Review of Efficacy Research

There is little literature on CT approaches to drug-resistant depression. Fen-nell and Teasdale (1982) failed to detect a significant effect of CT in five chronic, drug-refractory, depressed outpatients. Antonuccio et al. (1984) applied a psychoeducational group treatment (including relaxation, increasing pleasant activities, cognitive strategies, and social skills) to 10 outpatients with unipolar depression who had not responded to antidepressant medication. All patients continued drug treatment. One patient dropped out of group treatment, four were no longer depressed, two showed some improvement, and three patients were still depressed after psychoeducational group treatment. Improvements were maintained at 9-month follow-up. Miller, Bishop, Norman, and Keitner (1985) examined the effectiveness of a treatment program comprising CT, pharmacotherapy, and short-term hospitalization in six chronic, drug-resistant, depressed females. The approach produced a substantial improvement in the majority of patients. De Jong, Treiber, and Henrich (1988) studied a group of 30 chronically depressed patients who failed to respond to antidepressant drugs. Patients were randomly assigned to an intensive inpatient cognitive-behavioral program, to an inpatient low-intensity milieu therapy, and to a waiting-list control group. Patients treated with the intense cognitive-behavioral program had the better outcome. Cole et al. (1994) treated 16 inpatients who had refractory major depression with CT and found a remission rate of 69%, with a significant decrease in depression ratings. Thase and Howland (1994) reported that after participation in an inpatient cognitive-behavioral program, 17 patients with major depression who were resistant to antidepressant treatment had a 47% remission. In one of our studies (Fava, Savron, Grandi, & Rafanelli, 1997), 19 patients who failed to respond to at least two trials of antidepres-sant drugs of adequate dosage and duration (minimum of 6 weeks) were treated by cognitive-behavioral methods in an open trial. Three patients dropped out of treatment. The remaining 16 subjects displayed a significant decrease in scores on the Clinical Interview of Depression (Paykel, 1985) after therapy. Twelve patients were judged to be in remission at the end of the trial; only one of these patients was found to have relapsed at a 2-year follow-up. Antidepressant drugs were discontinued in 8 of the 12 patients who responded to CT.

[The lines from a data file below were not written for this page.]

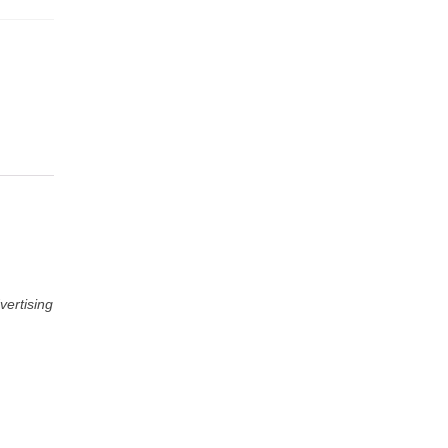
vertising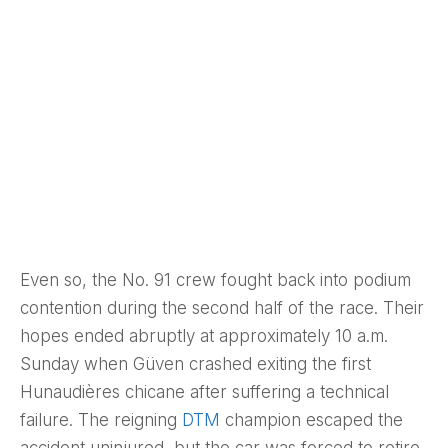
Even so, the No. 91 crew fought back into podium
contention during the second half of the race. Their
hopes ended abruptly at approximately 10 a.m.
Sunday when Güven crashed exiting the first
Hunaudières chicane after suffering a technical
failure. The reigning
DTM
champion escaped the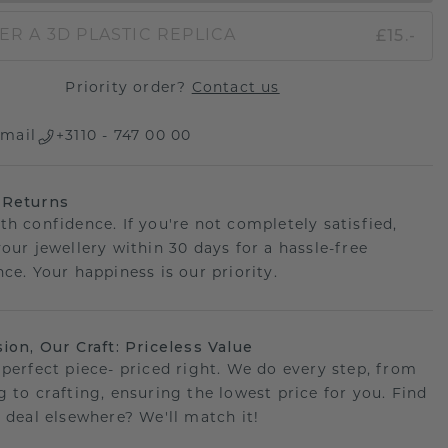
£15.-
ER A 3D PLASTIC REPLICA
Priority order?
Contact us
mail
+3110 - 747 00 00
 Returns
th confidence. If you're not completely satisfied,
your jewellery within 30 days for a hassle-free
ce. Your happiness is our priority.
sion, Our Craft: Priceless Value
 perfect piece- priced right. We do every step, from
g to crafting, ensuring the lowest price for you. Find
r deal elsewhere? We'll match it!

PARTIALLY REMITTED DEPRESSION

The notion that the majority of depressed patients experience mild but chronic residual symptoms or recurrence of symptoms after complete remission, a perspective that was well delineated in the 1970s (Weissman, Kasl, & Klerman, 1976), did not receive the attention it deserved in subsequent years. Moreover, the presence of residual symptoms after completion of drug treatment (Fava, 1999; Fava, Fabbri, & Sonino, 2002) or CT (Simons, Murphy, Levine, & Wetzel, 1986; Thase et al., 1992) for depression has been correlated with poor long-term outcome.

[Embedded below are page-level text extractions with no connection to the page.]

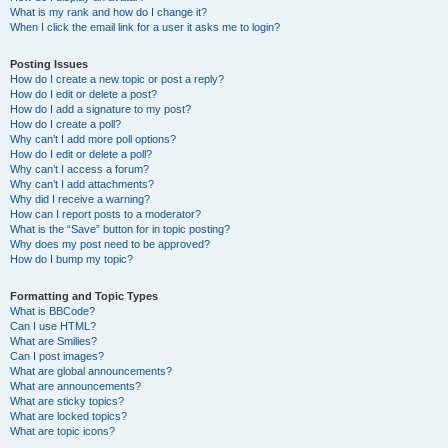
What is my rank and how do I change it?
When I click the email link for a user it asks me to login?
Posting Issues
How do I create a new topic or post a reply?
How do I edit or delete a post?
How do I add a signature to my post?
How do I create a poll?
Why can’t I add more poll options?
How do I edit or delete a poll?
Why can’t I access a forum?
Why can’t I add attachments?
Why did I receive a warning?
How can I report posts to a moderator?
What is the “Save” button for in topic posting?
Why does my post need to be approved?
How do I bump my topic?
Formatting and Topic Types
What is BBCode?
Can I use HTML?
What are Smilies?
Can I post images?
What are global announcements?
What are announcements?
What are sticky topics?
What are locked topics?
What are topic icons?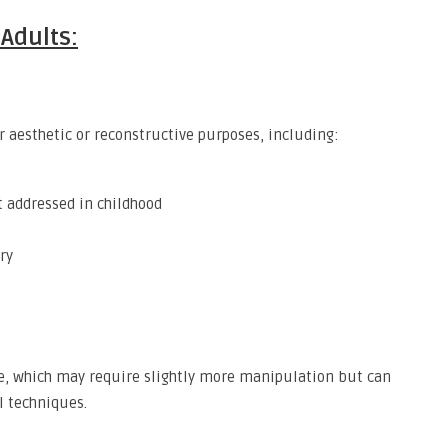
Adults:
 aesthetic or reconstructive purposes, including:
t addressed in childhood
ry
ge, which may require slightly more manipulation but can
al techniques.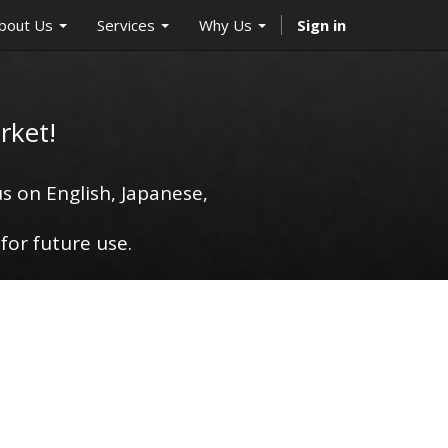
bout Us
Services
Why Us
Sign in
rket!
s on English, Japanese,
for future use.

The awareness on the one hand that pharmacotherapy is the most cost-effective therapeutic strategy for treatment of the acute phase of a major depression, and on the other hand that cognitive-behavioral approaches are the most valuable intervention for the treatment of residual symptoms and relapse prevention (so that the residual symptomatology does not turn into the prodromal phase of a new depressive episode) is the basis for the sequential administration of pharmacotherapy (as the first ingredient) and psychotherapy (as the second one) according to the stages of the disorder. This sequential approach allows us to use what has been found to be the most effective therapeutic ingredient for each specific phase of the disorder.

The results of several randomized controlled trials, reviewed in detail elsewhere (Fava et al., 2002, 2005) support to the use of a sequential treatment model (pharmacotherapy followed by psychotherapy) to prevent relapse in unipolar depression.

This approach appears to be particularly important in recurrent depression. However, because incomplete recovery from the first lifetime major depressive episode was found to predict a chronic course of illness during a

12-year prospective naturalistic follow-up (Judd et al., 2000), this sequential approach may be indicated whenever substantial residual symptomatology is present.